5G Nanosatellite

5G Nanosatellite

STATUS | Ongoing
STATUS DATE |
ACTIVITY CODE | 3E.022
5G Nanosatellite

Objectives

This mission has the research, scientific, exploratory, and business objectives listed below:

  • Evaluate the performance and feasibility of having a 5G UE Terminal based on Open Air Interface, running on an AMD RFSoC embedded on a 3U cubesat orbiting at a Sun-synchronous Orbit ~500Kms of altitude.
  • Evaluate in a real orbital testbed the adjustments and customisations that must be carried out to compensate the effect of Link Loss, Doppler Effect and Round-Trip Delay.
  • Provide Altice Labs hands-on experience in the space industry, targeting a product that is within the technological scope of its core expertise, and with designing space grade electronics and electrical systems.
  • Foster a technological, research and development and academic long-term cooperation with IST and SnT.
  • Provide valuable insights to leverage the work that is currently been developed at 3GPP under the Non-Terrestrial Network (NTN) Framework.
  • Productise a 5G UE sub-system + antenna that can later be re-used by other nanosatellite developers.
  • Productise a 5G gNB + Antennas dedicated to NTNs.  

Challenges

Main challenges customizing Open Air Interface (OAI):

  1. Porting the 5G stack: Implementing a 5G-NTN stack in a small satellite’s embedded system, based on OAI running on ARM, and offloading tasks to FPGA.
  2. Channel nonlinearity: CP-OFDM has a high peak-to-average-power ratio due to overlapping multicarrier signals causing amplitude fluctuations.
  3. Propagation delays: 3GPP specifications for TNs need revising for NTNs, including access controllers, power control loops, timing relationships, and hybrid automatic repeat requests.
  4. Doppler shift and rate: Use a non-relativistic approach for Doppler computations due to negligible speed ratios.
  5. Handover: The 5G UE antenna will require handovers every 3-6 minutes between gNBs.

System Architecture

Each GS will have its own gNB OAI instance running and a USRP2944 radio, Low Noise Amplifier (LNA), Power Amplifier (PA) and DUPLEXER (to split the uplink and downlink frequency bands).

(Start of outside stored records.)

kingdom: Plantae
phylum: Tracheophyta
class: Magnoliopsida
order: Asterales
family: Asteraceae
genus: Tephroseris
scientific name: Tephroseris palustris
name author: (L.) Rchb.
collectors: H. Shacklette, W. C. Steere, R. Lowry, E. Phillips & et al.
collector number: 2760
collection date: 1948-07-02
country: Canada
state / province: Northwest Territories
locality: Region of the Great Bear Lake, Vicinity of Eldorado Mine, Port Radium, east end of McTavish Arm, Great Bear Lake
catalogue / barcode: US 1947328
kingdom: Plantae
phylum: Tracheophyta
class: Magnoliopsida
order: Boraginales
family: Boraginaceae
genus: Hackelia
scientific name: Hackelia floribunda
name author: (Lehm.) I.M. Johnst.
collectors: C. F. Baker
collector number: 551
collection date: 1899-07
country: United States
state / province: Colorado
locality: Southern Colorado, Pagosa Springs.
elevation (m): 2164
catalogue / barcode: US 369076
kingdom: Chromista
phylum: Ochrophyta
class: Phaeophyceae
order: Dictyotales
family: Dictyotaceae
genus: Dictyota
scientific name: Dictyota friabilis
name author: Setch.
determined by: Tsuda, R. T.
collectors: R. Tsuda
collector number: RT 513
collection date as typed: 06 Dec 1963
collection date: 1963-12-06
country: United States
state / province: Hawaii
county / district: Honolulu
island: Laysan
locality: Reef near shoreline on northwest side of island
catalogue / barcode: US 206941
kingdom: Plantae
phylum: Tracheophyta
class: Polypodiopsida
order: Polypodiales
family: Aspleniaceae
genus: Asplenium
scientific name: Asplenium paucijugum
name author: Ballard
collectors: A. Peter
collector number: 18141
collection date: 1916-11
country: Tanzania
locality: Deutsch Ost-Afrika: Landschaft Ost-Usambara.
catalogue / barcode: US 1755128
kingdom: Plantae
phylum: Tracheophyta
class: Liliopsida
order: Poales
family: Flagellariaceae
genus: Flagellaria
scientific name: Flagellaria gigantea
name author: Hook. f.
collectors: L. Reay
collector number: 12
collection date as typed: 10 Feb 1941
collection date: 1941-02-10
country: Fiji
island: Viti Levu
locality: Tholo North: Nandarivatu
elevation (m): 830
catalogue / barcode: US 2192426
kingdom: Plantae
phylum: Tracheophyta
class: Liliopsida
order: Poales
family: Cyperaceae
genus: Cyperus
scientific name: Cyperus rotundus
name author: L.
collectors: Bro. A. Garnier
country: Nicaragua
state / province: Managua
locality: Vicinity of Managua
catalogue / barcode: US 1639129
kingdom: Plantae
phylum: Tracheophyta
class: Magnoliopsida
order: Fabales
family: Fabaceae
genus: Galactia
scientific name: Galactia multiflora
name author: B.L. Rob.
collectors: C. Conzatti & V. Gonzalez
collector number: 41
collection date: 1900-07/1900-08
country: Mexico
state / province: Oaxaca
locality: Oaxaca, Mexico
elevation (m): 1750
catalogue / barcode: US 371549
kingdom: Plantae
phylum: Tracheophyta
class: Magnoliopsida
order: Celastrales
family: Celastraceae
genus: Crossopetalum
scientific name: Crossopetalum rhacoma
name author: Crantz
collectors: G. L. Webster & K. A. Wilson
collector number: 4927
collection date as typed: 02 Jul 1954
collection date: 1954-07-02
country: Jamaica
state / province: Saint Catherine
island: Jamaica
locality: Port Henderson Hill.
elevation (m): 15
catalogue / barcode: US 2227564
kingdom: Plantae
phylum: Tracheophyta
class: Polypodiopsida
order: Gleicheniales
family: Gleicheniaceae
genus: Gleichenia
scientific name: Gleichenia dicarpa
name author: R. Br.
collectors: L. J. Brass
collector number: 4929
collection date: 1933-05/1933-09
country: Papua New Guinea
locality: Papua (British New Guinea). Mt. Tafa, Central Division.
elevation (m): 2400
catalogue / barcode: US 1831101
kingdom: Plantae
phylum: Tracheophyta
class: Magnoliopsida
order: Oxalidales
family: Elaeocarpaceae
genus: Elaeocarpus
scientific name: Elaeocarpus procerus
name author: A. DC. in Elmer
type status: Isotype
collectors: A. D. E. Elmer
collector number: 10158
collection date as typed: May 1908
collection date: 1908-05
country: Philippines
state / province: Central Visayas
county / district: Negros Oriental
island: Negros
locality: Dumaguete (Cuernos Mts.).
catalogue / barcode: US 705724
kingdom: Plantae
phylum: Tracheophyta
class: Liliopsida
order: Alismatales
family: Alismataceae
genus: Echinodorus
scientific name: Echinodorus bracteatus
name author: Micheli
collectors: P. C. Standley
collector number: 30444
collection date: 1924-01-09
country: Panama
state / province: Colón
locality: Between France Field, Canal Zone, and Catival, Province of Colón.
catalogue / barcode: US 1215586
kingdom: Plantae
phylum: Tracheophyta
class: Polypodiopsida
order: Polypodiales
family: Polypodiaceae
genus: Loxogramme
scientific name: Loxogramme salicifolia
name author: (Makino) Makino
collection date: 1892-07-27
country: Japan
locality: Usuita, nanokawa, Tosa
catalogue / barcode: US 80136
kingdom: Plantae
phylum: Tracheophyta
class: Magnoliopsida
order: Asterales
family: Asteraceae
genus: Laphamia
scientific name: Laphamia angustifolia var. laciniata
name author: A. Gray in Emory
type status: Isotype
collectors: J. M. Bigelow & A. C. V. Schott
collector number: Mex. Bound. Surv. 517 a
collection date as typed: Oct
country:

The antennas will be mounted on an AZ/EL rotor which will be interfaced by a Ground Station Controller developed by Altice Labs. This controller will use the following input variables to track the satellite:

  • Expected TLE obtained from celestrak.org or customized TLE.
  • GNSS data (location of the GS and time reference).
  • Data from a IMU attached to the antenna boom (to confirm the heading and tilt of the antenna).
  • Feedback from the GNSS onboard.

The gain of the GS antenna will be ~17dBi thus pointing and tracking will be relevant.

Plan

The project is divided into several phases: Definition Phase, Technology Phase 1, Technology Phase 2, Product Phase, and Demonstration Phase.

  • In the first phase, the concept of operations and the 5G UE/gNB NTN and the CubeSat architecture requirements were defined.
  • In the next one, it integrates the 5G UE OAI testing and the antenna system design and testing.
  • Then, Technology Phase 2 (comprising the Product Phase) covers systems qualifications testing and integration, as well as productization and final testing.
  • The Demonstration Phase starts with the satellite launch and it is expected to last twelve months.

Current Status

Currently, the Definition Phase is finished and the next one (the Technology Phase 1) is about to start.